I have a table say table1 which has 3 columns column1, column2 and column3.
The column1 and column2 are a FOREIGN KEY with 2 other tables. However the data in column3 is from n number of tables.
For e.g. Let us consider Facebook. To display the activities it might maintain a table which could have user1 photoliked photo1 or user1 statusliked status1. So in this case column3 cannot be a FOREIGN KEY with a specific table.
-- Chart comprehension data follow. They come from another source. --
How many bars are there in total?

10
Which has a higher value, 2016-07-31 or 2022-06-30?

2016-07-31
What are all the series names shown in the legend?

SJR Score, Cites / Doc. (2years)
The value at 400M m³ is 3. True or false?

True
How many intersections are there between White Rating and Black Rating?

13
Now there are 2 ways of getting real data –
1st way –
SELECT user_id,
verb_id,
CASE WHEN verb_id = photoliked THEN
(SELECT photo_name FROM photos WHERE photo_id = column3) -- getting the desired data from the third column
WHEN verb_id = statusliked THEN
(SELECT status FROM statustable WHERE status_id = column3)
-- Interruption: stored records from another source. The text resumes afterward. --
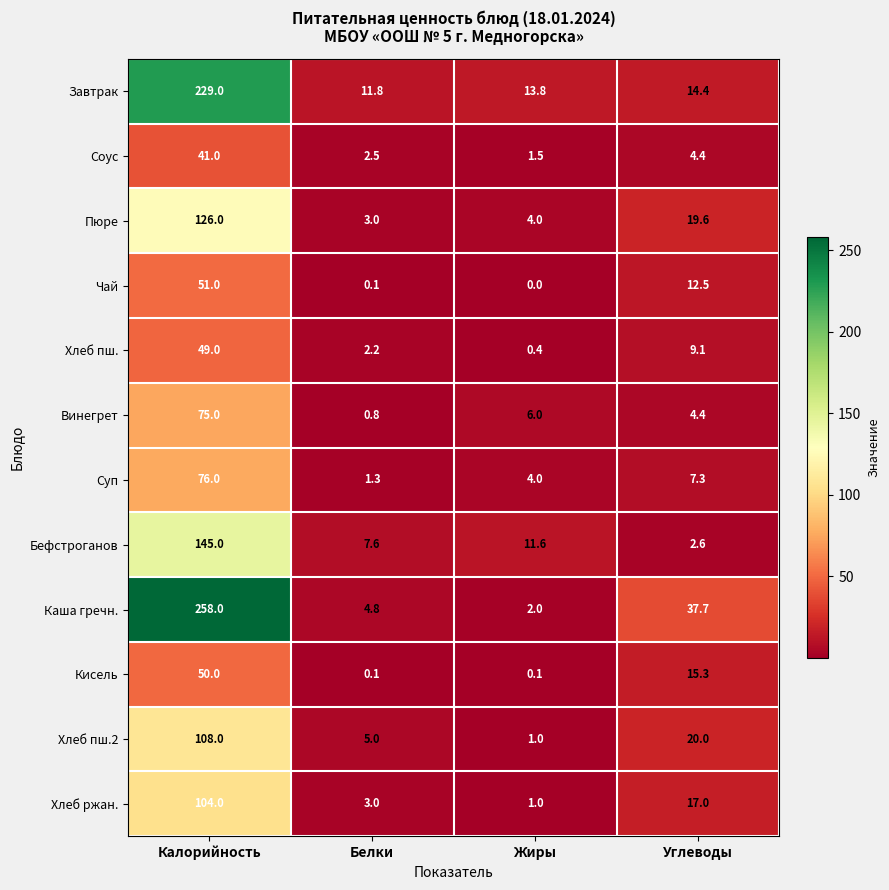

True or false: Пюре has a value of 19.6 at Углеводы.

True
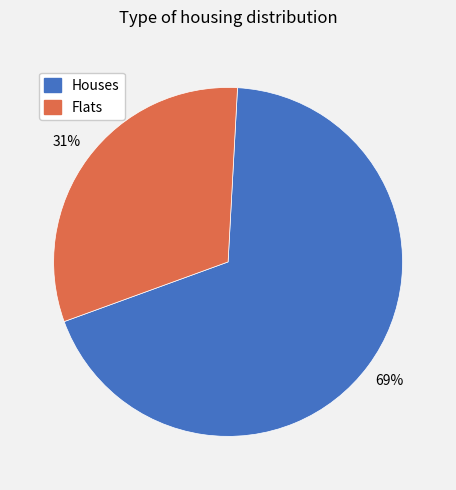

To the nearest percent, what is the average slice percentage?

50%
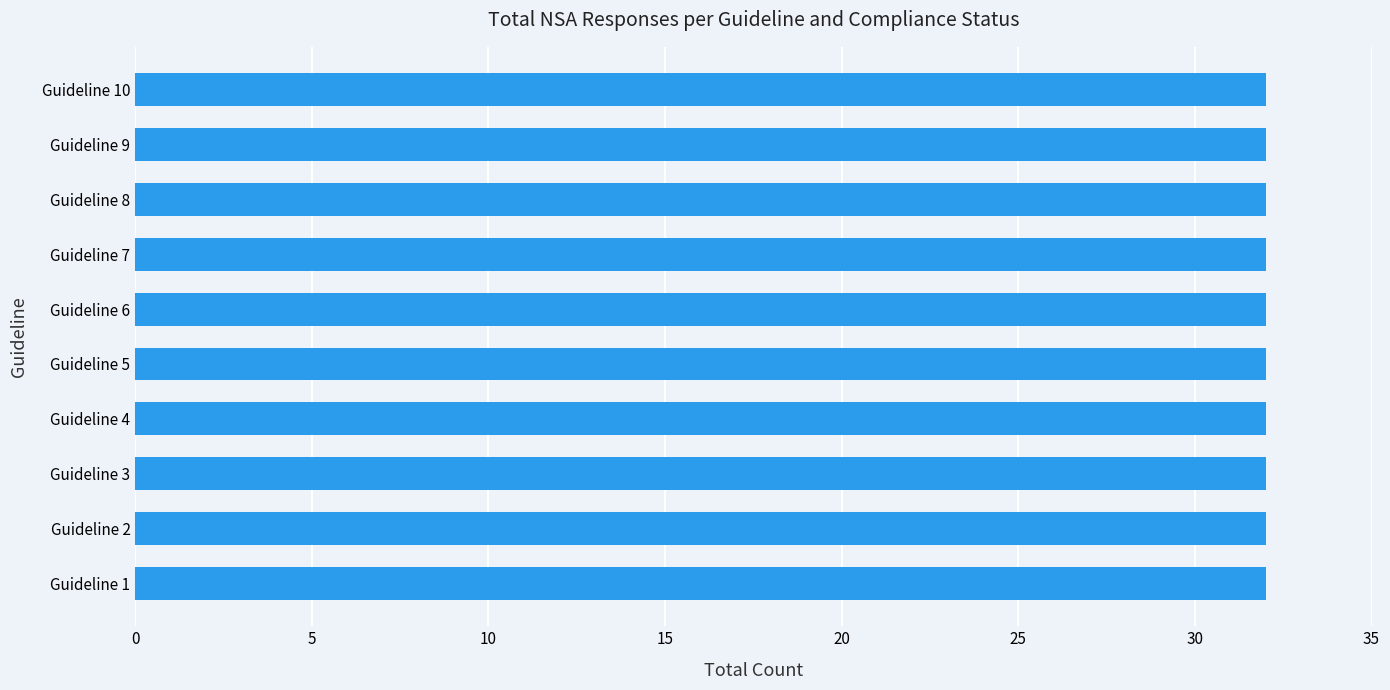

What is the approximate value at Guideline 1 – Y=Yes?

17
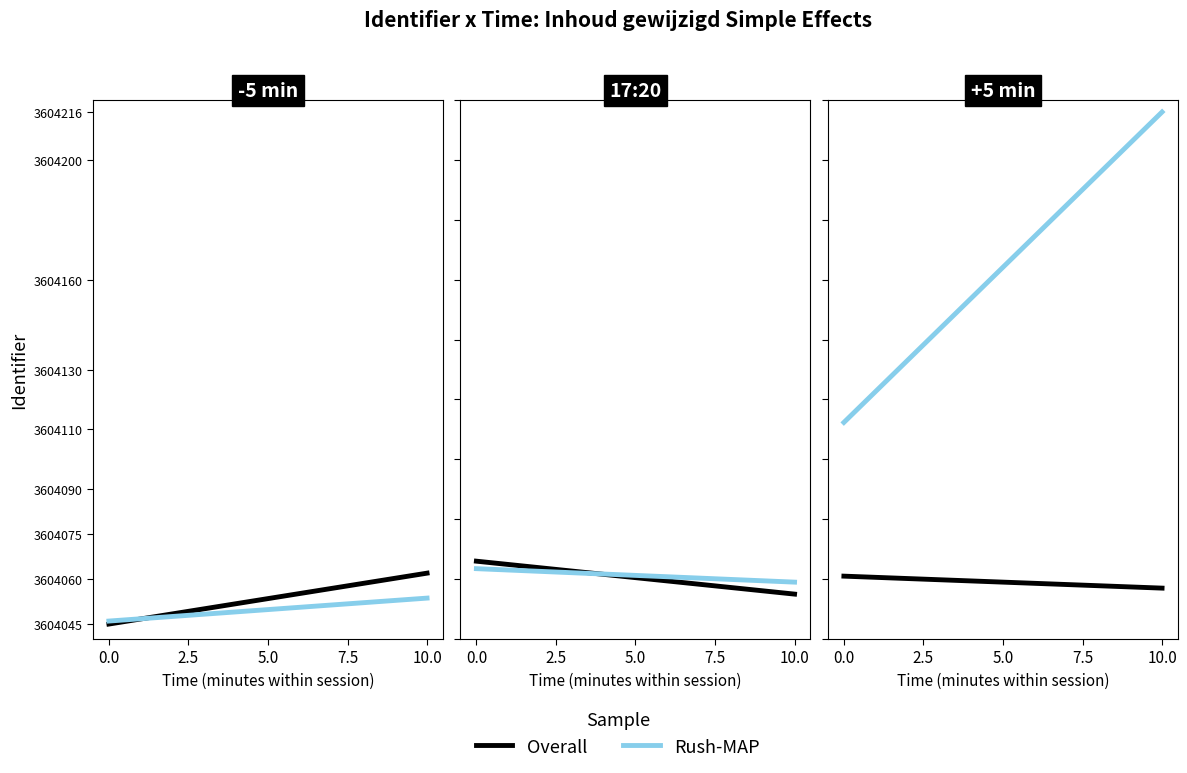

What is the average value of the Overall series?

3604059.0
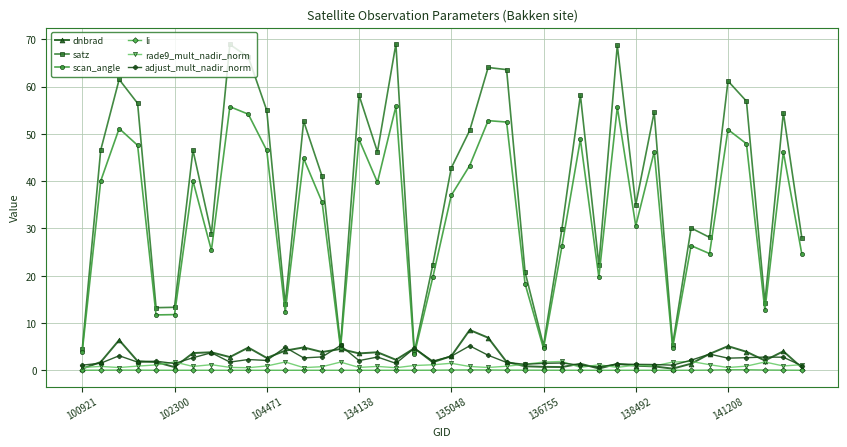

True or false: dnbrad has more than 2 points higher than both neighbors.

True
ELSE '' END AS performedon
FROM table1
JOIN table2 ON user_id = user_id -- joining the first column
JOIN table3 ON verb_id = verb_id -- joining the second column
2nd way –
SELECT user_id,
verb_id,
CASE WHEN verb_id = photoliked THEN
p.photo_name
WHEN verb_id = statusliked THEN
s.status
ELSE '' END AS performedon
FROM table1
JOIN table2 ON user_id = user_id -- joining the first column
JOIN table3 ON verb_id = verb_id -- joining the second column
LEFT JOIN photos p ON p.photo_id = column3 -- joining the column3 with specific table
LEFT JOIN statustable s ON s.status_id = column3
Question
Which of the 2 ways is better to retrieve data?
and which of the 2 queries is less expensive?
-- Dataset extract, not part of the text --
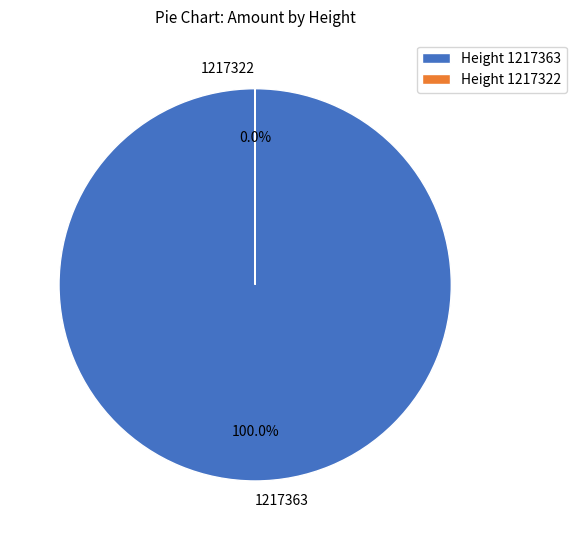

To the nearest percent, what is the combined percentage of 1217363 and 1217322?

100%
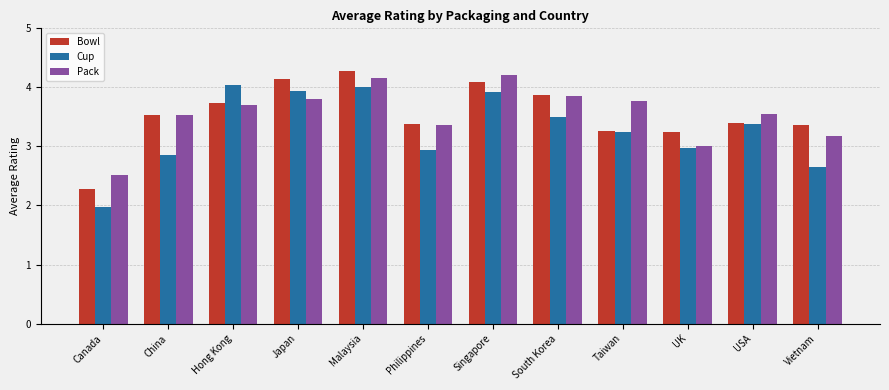

Read the Cup value at Japan.

3.9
The second would be faster and the reason is the first one contains what is called correlated subqueries. The subqueries have a correlation with records from the master query. So the subqueries need to be run once for every matching record in the master query. In your case it can’t run the subquery until it determines the value of verb_id in the master query. That is a lot of queries to run.
An EXPLAIN on the first query should indicate this issue. It’s is usually a red flag when you see that in an EXPLAIN.